> **Action item A**
Print the portion of the assignment text that starts at "(b) What is" and ends at "hidden_dim, num_layers, batch_first=True)".
> **Action item B**
List the assumptions that part (a) of the assignment text asks you to make about the network.
> **Action item C**
In one to three sentences, explain why the assignment text requires the code to be flexible.

> **Given text**
☆ ☆ ☆

The code should be flexible such that the dimension of the input character embeddings, the hidden states of the encoders and decoders, the cell (RNN, LSTM, GRU) and the number of layers in the encoder and decoder can be changed.

(a) What is the total number of computations done by your network? (assume that the input embedding size is $m$, encoder and decoder have 1 layer each, the hidden cell state is $k$ for both the encoder and decoder, the length of the input and output sequence is the same, i.e., $T$, the size of the vocabulary is the same for the source and target language, i.e., $V$)

(b) What is the total number of parameters in your network? (assume that the input embedding size is $m$, encoder and decoder have 1 layer each, the hidden cell state is $k$ for both the encoder and decoder and the length of the input and output sequence is the same, i.e., $T$, the size of the vocabulary is the same for the source and target language, i.e., $V$)

In [4]:
import torch.nn as nn

class Encoder(nn.Module):
    def __init__(self, input_dim, emb_dim, hidden_dim, num_layers, cell_type='LSTM'):
        super().__init__()
        self.embedding = nn.Embedding(input_dim, emb_dim)
        rnn_cls = {'RNN': nn.RNN, 'LSTM': nn.LSTM, 'GRU': nn.GRU}[cell_type]
        self.rnn = rnn_cls(emb_dim, hidden_dim, num_layers, batch_first=True)
        self.cell_type = cell_type

    def forward(self, src):
        embedded = self.embedding(src)
        outputs, hidden = self.rnn(embedded)

☆ ☆ ☆

Source data

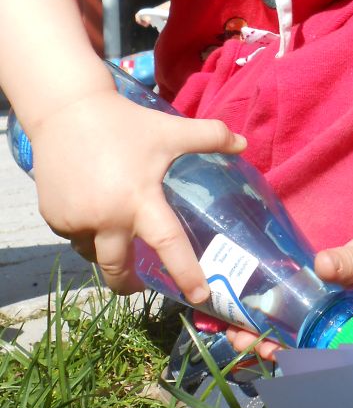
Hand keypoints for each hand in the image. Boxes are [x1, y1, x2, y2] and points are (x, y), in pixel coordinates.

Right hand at [29, 88, 245, 303]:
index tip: (199, 297)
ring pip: (93, 254)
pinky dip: (85, 234)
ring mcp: (75, 220)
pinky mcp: (53, 217)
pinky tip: (91, 213)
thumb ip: (210, 137)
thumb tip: (244, 143)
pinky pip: (74, 237)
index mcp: (139, 200)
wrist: (66, 111)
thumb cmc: (125, 123)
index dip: (185, 272)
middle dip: (130, 285)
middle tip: (141, 284)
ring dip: (106, 254)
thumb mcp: (170, 130)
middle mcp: (106, 218)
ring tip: (116, 240)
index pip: (167, 244)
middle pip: (119, 269)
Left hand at [223, 225, 352, 358]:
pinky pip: (296, 320)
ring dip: (265, 335)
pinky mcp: (323, 308)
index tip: (268, 350)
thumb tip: (322, 265)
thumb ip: (347, 261)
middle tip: (239, 340)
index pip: (321, 354)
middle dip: (269, 347)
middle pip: (301, 350)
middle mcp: (341, 333)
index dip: (292, 357)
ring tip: (235, 331)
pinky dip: (275, 319)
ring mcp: (331, 322)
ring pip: (294, 337)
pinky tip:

☆ ☆ ☆

> **Task result A**
(b) What is the total number of parameters in your network? (assume that the input embedding size is $m$, encoder and decoder have 1 layer each, the hidden cell state is $k$ for both the encoder and decoder and the length of the input and output sequence is the same, i.e., $T$, the size of the vocabulary is the same for the source and target language, i.e., $V$)

In [4]:
import torch.nn as nn

class Encoder(nn.Module):
    def __init__(self, input_dim, emb_dim, hidden_dim, num_layers, cell_type='LSTM'):
        super().__init__()
        self.embedding = nn.Embedding(input_dim, emb_dim)
        rnn_cls = {'RNN': nn.RNN, 'LSTM': nn.LSTM, 'GRU': nn.GRU}[cell_type]
        self.rnn = rnn_cls(emb_dim, hidden_dim, num_layers, batch_first=True)

> **Task result B**
- The input embedding size is $m$.
- The encoder and decoder have one layer each.
- The hidden cell state is $k$ for both the encoder and the decoder.
- The input and output sequences have the same length, $T$.
- The source and target languages have the same vocabulary size, $V$.

> **Task result C**
The code must be flexible so that certain settings can be changed. These settings are the dimension of the input character embeddings, the hidden states of the encoders and decoders, the cell type (RNN, LSTM, or GRU), and the number of layers in the encoder and decoder.